Auch räumlich soll das in Bremen nahe gehen: Durch klappbare Metallgeländer abgetrennt, hat Ausstatter Theun Mosk die Dachkammer ins Publikum reinragen lassen. Gerade im frostig-kargen Industrial-Look der Bühne hat der Herzschmerz leichtes Spiel, wenn er den Raum besetzen soll.
Ein bisschen Kitsch muss sein: Wer sich auf diese Grundwahrheit besinnt, der wird auch keinen Anstoß daran nehmen, dass in Bremen Giaccomo Puccinis „La Bohème“ pünktlich zum 100. Todestag auf den Opernspielplan drängt, ein Werk, in dem sich alle wiederfinden können. „Jeder von uns“, so hat es ja einst sein Trauerredner formuliert – und wer aus dem Opernpublikum würde ihm da nicht beipflichten? – „hat Momente von Puccinis Musik erlebt, jeder von uns war bewegt von den unvergesslichen Protagonisten, die Puccini auf die Bühne brachte, die er mit dem Schwung seiner Musik zum Leben erweckte.“
Hier geht es nicht um Kritik: „Tutto il popolo si racoglie in quest’ora“, hieß es ja dann auch in Benito Mussolinis Nekrolog im italienischen Parlament weiter, also dass sich in dieser Stunde das ganze Volk versammle, weil es sich durch diese Kunst gemeint fühlt. Es gilt in dieser unsterblichen Musik aufzugehen und zu verschmelzen zu einer Phalanx des Guten.
Oper „La Bohème“, Theater Bremen, Großes Haus, Goetheplatz nächste Aufführunge am 23. 12., 19 Uhr, 25. 12., 18 Uhr sowie 29.12., 15.30 Uhr
Ganz in diesem Sinne verlässt sich auch Regisseurin Alize Zandwijk für die Bremer Aufführung der Oper auf die mitreißende Dynamik der Partitur, den zarten Schmelz von Oliver Sewells Tenor und die strahlende Melancholie von Adèle Lorenzis Sopran.
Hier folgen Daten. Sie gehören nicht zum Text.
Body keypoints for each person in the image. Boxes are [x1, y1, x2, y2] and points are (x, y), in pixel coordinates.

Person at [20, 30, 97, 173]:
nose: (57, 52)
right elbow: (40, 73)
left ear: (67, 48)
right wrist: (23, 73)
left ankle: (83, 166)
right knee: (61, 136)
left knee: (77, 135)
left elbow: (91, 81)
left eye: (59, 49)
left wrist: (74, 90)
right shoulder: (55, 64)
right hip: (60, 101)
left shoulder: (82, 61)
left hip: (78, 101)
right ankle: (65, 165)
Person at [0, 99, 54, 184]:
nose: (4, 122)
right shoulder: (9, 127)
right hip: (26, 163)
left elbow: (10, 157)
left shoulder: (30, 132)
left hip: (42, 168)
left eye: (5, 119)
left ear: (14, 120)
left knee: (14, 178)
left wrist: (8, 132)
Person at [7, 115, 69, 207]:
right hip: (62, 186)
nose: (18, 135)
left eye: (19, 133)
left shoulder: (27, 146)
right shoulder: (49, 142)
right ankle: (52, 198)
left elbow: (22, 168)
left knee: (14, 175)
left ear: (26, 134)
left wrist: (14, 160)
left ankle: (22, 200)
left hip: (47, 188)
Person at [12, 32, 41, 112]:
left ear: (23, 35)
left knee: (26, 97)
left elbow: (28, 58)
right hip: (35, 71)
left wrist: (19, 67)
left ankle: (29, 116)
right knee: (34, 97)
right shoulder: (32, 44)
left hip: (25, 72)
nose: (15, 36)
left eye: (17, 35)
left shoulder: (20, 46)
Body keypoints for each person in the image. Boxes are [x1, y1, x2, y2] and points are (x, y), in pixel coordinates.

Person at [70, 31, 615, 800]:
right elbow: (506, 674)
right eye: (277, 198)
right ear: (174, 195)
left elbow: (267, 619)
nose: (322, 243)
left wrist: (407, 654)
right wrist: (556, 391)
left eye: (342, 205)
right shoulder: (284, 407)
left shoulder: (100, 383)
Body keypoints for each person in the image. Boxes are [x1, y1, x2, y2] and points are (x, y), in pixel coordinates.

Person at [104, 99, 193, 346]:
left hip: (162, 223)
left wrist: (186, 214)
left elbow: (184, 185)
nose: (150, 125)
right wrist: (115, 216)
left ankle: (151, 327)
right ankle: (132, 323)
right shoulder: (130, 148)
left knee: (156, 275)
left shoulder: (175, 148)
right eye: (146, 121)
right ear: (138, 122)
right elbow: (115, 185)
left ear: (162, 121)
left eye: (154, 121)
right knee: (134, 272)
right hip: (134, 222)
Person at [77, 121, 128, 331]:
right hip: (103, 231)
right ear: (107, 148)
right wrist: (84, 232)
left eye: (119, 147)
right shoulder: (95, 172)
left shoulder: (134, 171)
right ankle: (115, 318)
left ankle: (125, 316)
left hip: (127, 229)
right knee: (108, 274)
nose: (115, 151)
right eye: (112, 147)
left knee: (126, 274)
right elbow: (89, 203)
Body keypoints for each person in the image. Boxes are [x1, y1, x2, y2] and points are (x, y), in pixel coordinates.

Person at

Sowie auf das soziale Gewissen der Theaterbesucher*innen, die aufgefordert sind, Nudel- oder Reispakete für die private Sozial-Organisation der Tafel mitzubringen. Diese sind am Eingang abzugeben und bekommen dann, bevor sie zur Armenspeisung abtransportiert werden, auf der Bühne einen Auftritt: Herrlich rührselig ist das.
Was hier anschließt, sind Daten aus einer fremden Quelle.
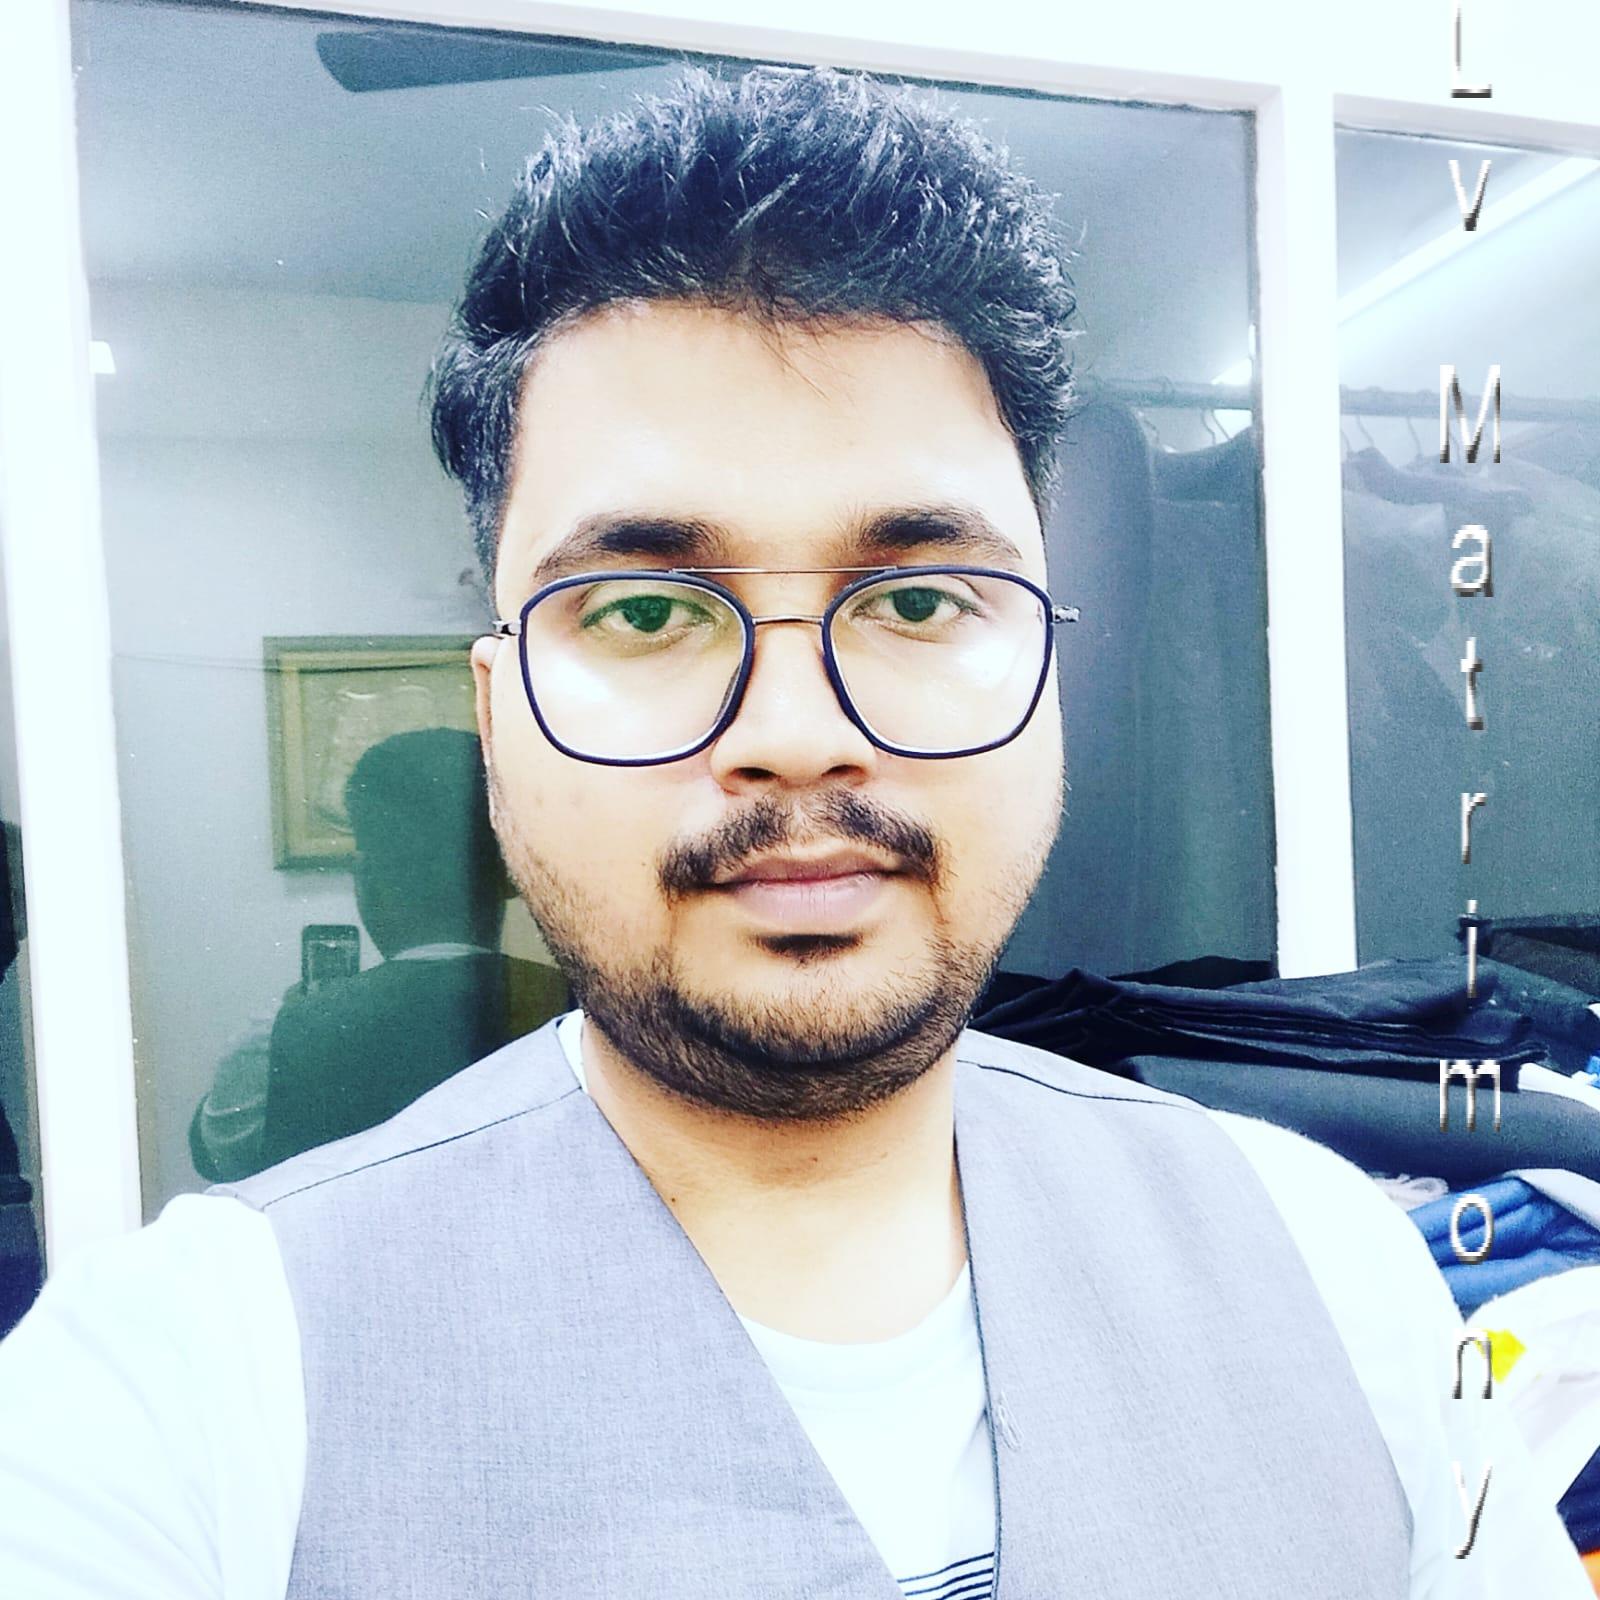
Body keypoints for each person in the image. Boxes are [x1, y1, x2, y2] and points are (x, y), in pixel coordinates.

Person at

Es wirkt wie ein das schlechte Gewissen des Publikums wohltuend balsamierender Versuch, die nur auf der Bühne wirksame Sozialromantik Puccinis in die Gegenwart zu transferieren. Wenn Oper den Skandal Armut so radikal entpolitisiert zu einer Angelegenheit macht, die eigentlich nur Gefühle angeht, dann kann eigentlich nichts mehr schiefgehen. Dann ist alles bereits schiefgegangen, inszenatorisch. Denn die Musik: da kein Problem, die lässt sich genießen.